L’ANSM vient d’annoncer l’interdiction des prothèses macrotexturées. Que pensez-vous de cette décision ?
Dès novembre 2018, la société française de chirurgie plastique, reconstruction et esthétique a émis la recommandation de ne plus poser de poser prothèses macrotexturées de marque Allergan de type Biocell. Cette décision de l’ANSM va dans le sens de ce que nous avions recommandé.
La décision va même au-delà en étendant à toutes les prothèses macrotexturées, quelle que soit la marque…
En effet. C’est une décision de politique sanitaire qui va dans le sens d’une plus grande protection et d’une diminution du risque. Allergan représentait 80% du marché donc leurs prothèses étaient forcément plus exposées. Mais, imaginons que demain on interdise uniquement les prothèses macrotexturées de Allergan, qu’on en mette d’autres marques à la place et qu’on se retrouve avec le même problème : ce ne serait pas acceptable.

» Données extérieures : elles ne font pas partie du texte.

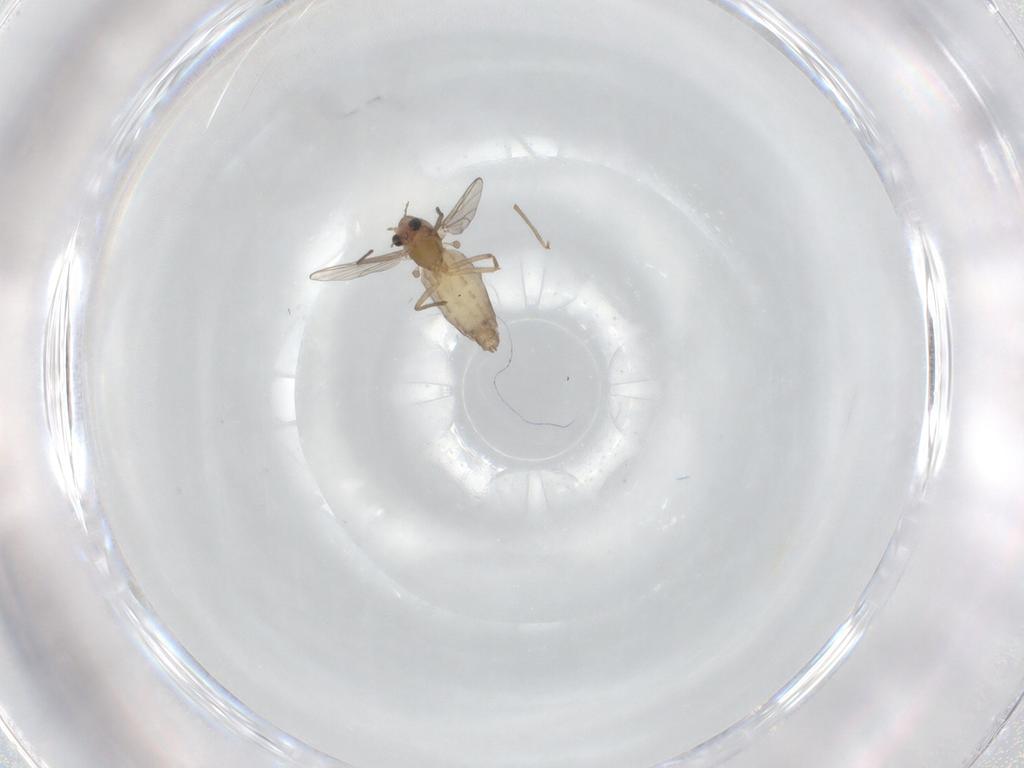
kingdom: Animalia
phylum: Arthropoda
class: Insecta
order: Diptera
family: Chironomidae
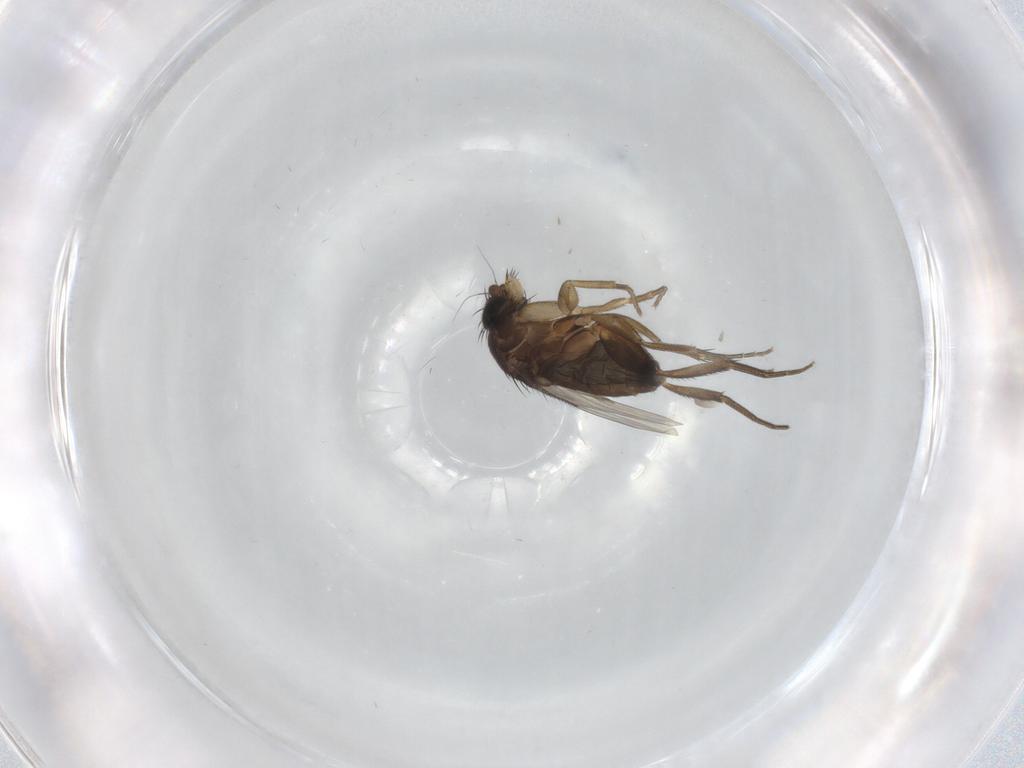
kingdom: Animalia
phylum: Arthropoda
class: Insecta
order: Diptera
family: Phoridae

L’ANSM interdit également les prothèses polyuréthane ?
Il y a en effet eu quelques cas dans le monde de lymphomes anaplasiques à grandes cellules (LAGC) avec des prothèses polyuréthane. Le nombre de cas est moins important qu’avec les prothèses macrotexturées mais il faut dire que ces prothèses sont aussi moins utilisées.
Qu’est-ce que cela va changer dans votre pratique de reconstruction mammaire ?
La prothèse macrotexturée permettait de reconstruire une forme de sein plus proche de l’anatomie normale. Mais nous disposons d’autres techniques. On saura faire différemment. Il existe d’autres type de prothèses, il y a notamment les prothèses anatomiques microtexturées, des techniques de lambeaux, de greffes graisseuses… Cela demandera un temps d’adaptation mais je ne suis pas inquiet pour les patientes.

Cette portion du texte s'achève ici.